As acid attack victim Keo Savorn, 22, lay in a hospital bed yesterday with severe burns on her face, she expressed fears that her attacker would return.
“I now feel scared. I’m afraid that the attacker will come to hurt me again,” Ms Savorn said as she tried but failed to open her swollen eyes.
Ms Savorn said the pain had not dulled since she first felt the acid doused on her head and shoulders by a co-worker in broad daylight outside a garment factory in Phnom Penh’s Dangkao district on Wednesday.
As Ms Savorn was doused with acid, which also hit three women nearby, she said she recognized the man but did not know why he attacked. “I have filed a complaint and hope the police will arrest him soon…. I want to get compensation from the suspect and bring him to prison.”
However, whether Ms Savorn receives such justice remains to be seen. Under the current law, acid violence is not explicitly listed as a criminal offense, and it is prosecuted as an ordinary assault or attempted murder.
Since a government committee was formed early this year to draft a new law on acid, at least nine attacks injuring 14 people have taken place in the capital alone. This figure comprises about a third of all attacks reported nationwide last year, according to the Cambodian Acid Survivors Charity, which recorded 28 attacks injuring 33 people in 2009.
Previously, officials said the draft acid law, which includes life sentences for the most serious offenses, was due to be completed in April. However, Teng Savong, secretary of state at the Interior Ministry and head of the committee drafting the law, said the draft would not be finished until the end of the year, or passed until 2011.
“We need time to process the draft acid law in order to make it efficient and effective,” Mr Savong said.
However, the proposed stronger penalties for attackers and regulations on the sale of acid would be meaningless without arrests, Mr Savong said.
“If police do not work hard to arrest the attacker, how can we apply the acid law?…. How will the attacker become scared of the law?”
SRP lawmaker Mu Sochua said the government does not have the political will to end the country’s culture of impunity, which fosters acid violence. The draft law will not stop attackers, Ms Sochua said. “It is not enough at all…. You can have a warehouse full of laws, but what is the use if the justice system does not function?”

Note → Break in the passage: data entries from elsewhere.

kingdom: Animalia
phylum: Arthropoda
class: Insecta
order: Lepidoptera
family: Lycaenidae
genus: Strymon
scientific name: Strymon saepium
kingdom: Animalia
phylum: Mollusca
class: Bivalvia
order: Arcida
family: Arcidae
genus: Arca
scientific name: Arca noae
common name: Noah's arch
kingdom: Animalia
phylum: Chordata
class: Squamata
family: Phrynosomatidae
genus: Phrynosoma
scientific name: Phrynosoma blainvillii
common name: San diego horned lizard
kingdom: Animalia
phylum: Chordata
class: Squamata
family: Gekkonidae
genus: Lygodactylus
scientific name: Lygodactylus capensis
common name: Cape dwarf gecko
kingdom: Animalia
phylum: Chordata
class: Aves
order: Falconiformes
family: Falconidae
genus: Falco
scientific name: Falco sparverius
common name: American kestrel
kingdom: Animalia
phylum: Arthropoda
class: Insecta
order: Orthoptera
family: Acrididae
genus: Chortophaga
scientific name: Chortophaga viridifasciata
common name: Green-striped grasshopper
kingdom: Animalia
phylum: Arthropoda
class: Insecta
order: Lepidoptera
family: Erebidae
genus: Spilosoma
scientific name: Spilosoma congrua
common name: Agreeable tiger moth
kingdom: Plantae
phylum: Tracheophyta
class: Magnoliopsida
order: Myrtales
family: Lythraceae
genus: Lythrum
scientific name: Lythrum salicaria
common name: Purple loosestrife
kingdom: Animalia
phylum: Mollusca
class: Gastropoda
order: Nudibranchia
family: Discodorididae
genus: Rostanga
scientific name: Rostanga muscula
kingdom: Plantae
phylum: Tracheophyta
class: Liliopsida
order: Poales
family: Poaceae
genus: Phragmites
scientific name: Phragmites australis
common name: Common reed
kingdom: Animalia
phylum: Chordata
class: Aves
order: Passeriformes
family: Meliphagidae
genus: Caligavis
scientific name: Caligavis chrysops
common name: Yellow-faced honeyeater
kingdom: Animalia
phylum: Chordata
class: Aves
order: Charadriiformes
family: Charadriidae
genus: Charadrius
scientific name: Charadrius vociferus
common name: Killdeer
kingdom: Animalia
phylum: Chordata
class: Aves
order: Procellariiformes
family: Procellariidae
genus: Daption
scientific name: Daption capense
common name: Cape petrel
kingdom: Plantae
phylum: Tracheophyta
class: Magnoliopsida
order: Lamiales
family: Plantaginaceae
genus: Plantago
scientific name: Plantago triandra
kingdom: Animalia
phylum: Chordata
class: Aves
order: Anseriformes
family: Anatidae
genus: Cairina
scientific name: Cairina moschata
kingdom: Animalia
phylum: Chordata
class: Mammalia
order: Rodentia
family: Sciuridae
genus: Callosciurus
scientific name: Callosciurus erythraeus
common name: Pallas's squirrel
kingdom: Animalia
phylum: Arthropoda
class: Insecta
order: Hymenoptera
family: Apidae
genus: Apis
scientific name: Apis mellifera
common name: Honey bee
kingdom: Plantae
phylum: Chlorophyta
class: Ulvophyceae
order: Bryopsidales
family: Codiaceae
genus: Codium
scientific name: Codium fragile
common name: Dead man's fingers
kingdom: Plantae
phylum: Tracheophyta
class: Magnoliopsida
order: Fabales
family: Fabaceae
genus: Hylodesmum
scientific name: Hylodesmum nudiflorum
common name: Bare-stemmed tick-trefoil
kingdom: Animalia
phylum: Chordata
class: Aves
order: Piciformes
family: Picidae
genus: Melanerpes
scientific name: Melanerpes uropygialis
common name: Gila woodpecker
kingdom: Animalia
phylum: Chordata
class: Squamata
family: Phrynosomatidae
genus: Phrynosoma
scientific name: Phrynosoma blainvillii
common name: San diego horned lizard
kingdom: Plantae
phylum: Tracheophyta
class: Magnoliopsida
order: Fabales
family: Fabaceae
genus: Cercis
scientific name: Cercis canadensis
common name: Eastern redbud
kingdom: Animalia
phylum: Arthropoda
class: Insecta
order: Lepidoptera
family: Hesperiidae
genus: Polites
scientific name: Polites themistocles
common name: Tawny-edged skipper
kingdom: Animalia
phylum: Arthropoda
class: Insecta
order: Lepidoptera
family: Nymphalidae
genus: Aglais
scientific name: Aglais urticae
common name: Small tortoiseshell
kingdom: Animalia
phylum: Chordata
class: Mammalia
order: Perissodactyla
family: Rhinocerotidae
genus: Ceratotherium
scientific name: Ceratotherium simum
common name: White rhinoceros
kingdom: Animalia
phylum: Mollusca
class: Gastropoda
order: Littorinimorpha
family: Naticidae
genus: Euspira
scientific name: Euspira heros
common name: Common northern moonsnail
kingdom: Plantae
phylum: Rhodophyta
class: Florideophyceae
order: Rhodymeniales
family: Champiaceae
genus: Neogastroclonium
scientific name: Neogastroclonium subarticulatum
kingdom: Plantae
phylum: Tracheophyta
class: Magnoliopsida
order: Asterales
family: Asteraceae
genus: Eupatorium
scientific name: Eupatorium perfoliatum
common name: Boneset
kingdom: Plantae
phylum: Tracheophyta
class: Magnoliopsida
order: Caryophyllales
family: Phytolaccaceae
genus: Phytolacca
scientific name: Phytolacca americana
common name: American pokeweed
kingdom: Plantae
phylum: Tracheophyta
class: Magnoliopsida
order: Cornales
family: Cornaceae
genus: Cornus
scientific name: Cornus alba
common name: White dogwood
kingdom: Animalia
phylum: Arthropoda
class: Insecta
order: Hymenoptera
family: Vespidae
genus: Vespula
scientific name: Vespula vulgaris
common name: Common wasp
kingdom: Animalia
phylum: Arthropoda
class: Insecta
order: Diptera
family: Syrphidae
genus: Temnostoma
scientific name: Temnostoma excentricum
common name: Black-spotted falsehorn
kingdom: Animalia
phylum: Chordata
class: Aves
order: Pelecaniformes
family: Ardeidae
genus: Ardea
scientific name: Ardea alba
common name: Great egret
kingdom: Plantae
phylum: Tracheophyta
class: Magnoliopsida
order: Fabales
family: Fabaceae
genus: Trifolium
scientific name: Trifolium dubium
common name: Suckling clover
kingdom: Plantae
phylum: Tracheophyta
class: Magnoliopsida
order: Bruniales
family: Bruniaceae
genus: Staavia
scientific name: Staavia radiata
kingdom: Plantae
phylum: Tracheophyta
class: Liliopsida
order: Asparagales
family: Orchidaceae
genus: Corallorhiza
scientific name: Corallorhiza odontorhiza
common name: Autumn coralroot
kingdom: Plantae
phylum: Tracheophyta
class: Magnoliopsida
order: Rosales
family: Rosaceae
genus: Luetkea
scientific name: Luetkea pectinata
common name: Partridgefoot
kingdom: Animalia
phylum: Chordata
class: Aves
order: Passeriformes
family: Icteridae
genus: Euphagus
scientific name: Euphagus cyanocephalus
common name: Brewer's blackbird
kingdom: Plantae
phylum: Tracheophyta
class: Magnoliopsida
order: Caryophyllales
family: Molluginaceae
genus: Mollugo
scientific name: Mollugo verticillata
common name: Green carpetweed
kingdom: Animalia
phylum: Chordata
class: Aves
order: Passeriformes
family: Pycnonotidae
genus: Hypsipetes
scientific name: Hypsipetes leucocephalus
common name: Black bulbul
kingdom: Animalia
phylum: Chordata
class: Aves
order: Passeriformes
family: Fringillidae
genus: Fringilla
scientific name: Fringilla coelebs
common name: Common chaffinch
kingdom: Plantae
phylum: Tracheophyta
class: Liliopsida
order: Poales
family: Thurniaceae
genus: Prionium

Ziad Samman, project manager at the Cambodian Acid Survivors Charity, said that stronger legislation against the crime was urgently needed.
“Already the law is well overdue, but the fact that it is taking time to develop means the government is taking it seriously to do it right,” Mr Samman said.
Lieutenant General Khieu Sopheak, Interior Ministry spokesman, said police work hard to arrest acid attackers.
“If police are careless in making arrests, why are prisons overcrowded and many cases going on trial late at court?” Mr Sopheak asked.
Police have not yet arrested Ms Savorn’s attacker, Dangkao district police chief Born Sam Ath said yesterday. “The police have identified the suspect already. Now police are searching to make an arrest,” Mr Sam Ath said.
As police questioned Ms Savorn at Calmette Hospital yesterday, her father Keo Bunny, 42, said he had not slept the previous night for worry as he stayed by his eldest daughter’s bedside.
“I hate the attacker, and if he is arrested the police should punish him…. [But] I don’t really believe the police will catch him because they do not know where he fled.”